### REQUIREMENT
Give the entries back exactly as they stand, but without pictures.

Transcribed page contents
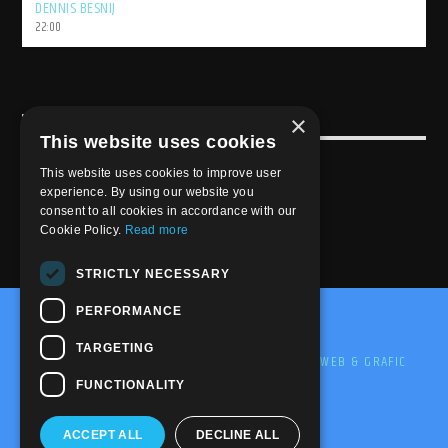
DENNIS BESNIJ
22:00
×
USEFULL LINK
This website uses cookies
Weekly Schedule
This website uses cookies to improve user
experience. By using our website you
consent to all cookies in accordance with our
Cookie Policy.
Read more
STRICTLY NECESSARY
PERFORMANCE
@2020-2025 Trance-Energy Radio Station
TARGETING
PRIVACY
COOKIE
EDIT BY ME.LE WEB & GRAFIC
FUNCTIONALITY
ACCEPT ALL
DECLINE ALL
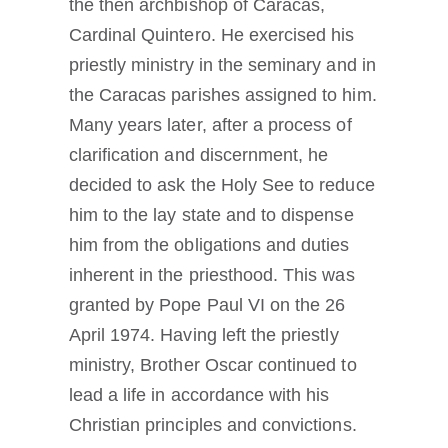
the then archbishop of Caracas,
Cardinal Quintero. He exercised his
priestly ministry in the seminary and in
the Caracas parishes assigned to him.
Many years later, after a process of
clarification and discernment, he
decided to ask the Holy See to reduce
him to the lay state and to dispense
him from the obligations and duties
inherent in the priesthood. This was
granted by Pope Paul VI on the 26
April 1974. Having left the priestly
ministry, Brother Oscar continued to
lead a life in accordance with his
Christian principles and convictions.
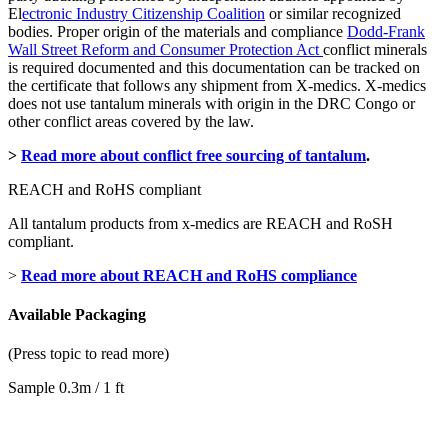
El
ectronic Industry Citizenship Coalition
or similar recognized
bodies. Proper origin of the materials and compliance
Dodd-Frank
Wall Street Reform and Consumer Protection Act
conflict minerals
is required documented and this documentation can be tracked on
the certificate that follows any shipment from X-medics. X-medics
does not use tantalum minerals with origin in the DRC Congo or
other conflict areas covered by the law.
>
Read more about conflict free sourcing of tantalum
.
REACH and RoHS compliant
All tantalum products from x-medics are REACH and RoSH
compliant.
>
Read more about REACH and RoHS compliance
Available Packaging
(Press topic to read more)
Sample 0.3m / 1 ft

### TASK RESULT
DENNIS BESNIJ
22:00
×
USEFULL LINK
This website uses cookies
Weekly Schedule
This website uses cookies to improve user
experience. By using our website you
consent to all cookies in accordance with our
Cookie Policy.
Read more
STRICTLY NECESSARY
PERFORMANCE
@2020-2025 Trance-Energy Radio Station
TARGETING
PRIVACY
COOKIE
EDIT BY ME.LE WEB & GRAFIC
FUNCTIONALITY
ACCEPT ALL
DECLINE ALL
the then archbishop of Caracas,
Cardinal Quintero. He exercised his
priestly ministry in the seminary and in
the Caracas parishes assigned to him.
Many years later, after a process of
clarification and discernment, he
decided to ask the Holy See to reduce
him to the lay state and to dispense
him from the obligations and duties
inherent in the priesthood. This was
granted by Pope Paul VI on the 26
April 1974. Having left the priestly
ministry, Brother Oscar continued to
lead a life in accordance with his
Christian principles and convictions.
El
ectronic Industry Citizenship Coalition
or similar recognized
bodies. Proper origin of the materials and compliance
Dodd-Frank
Wall Street Reform and Consumer Protection Act
conflict minerals
is required documented and this documentation can be tracked on
the certificate that follows any shipment from X-medics. X-medics
does not use tantalum minerals with origin in the DRC Congo or
other conflict areas covered by the law.
>
Read more about conflict free sourcing of tantalum
.
REACH and RoHS compliant
All tantalum products from x-medics are REACH and RoSH
compliant.
>
Read more about REACH and RoHS compliance
Available Packaging
(Press topic to read more)
Sample 0.3m / 1 ft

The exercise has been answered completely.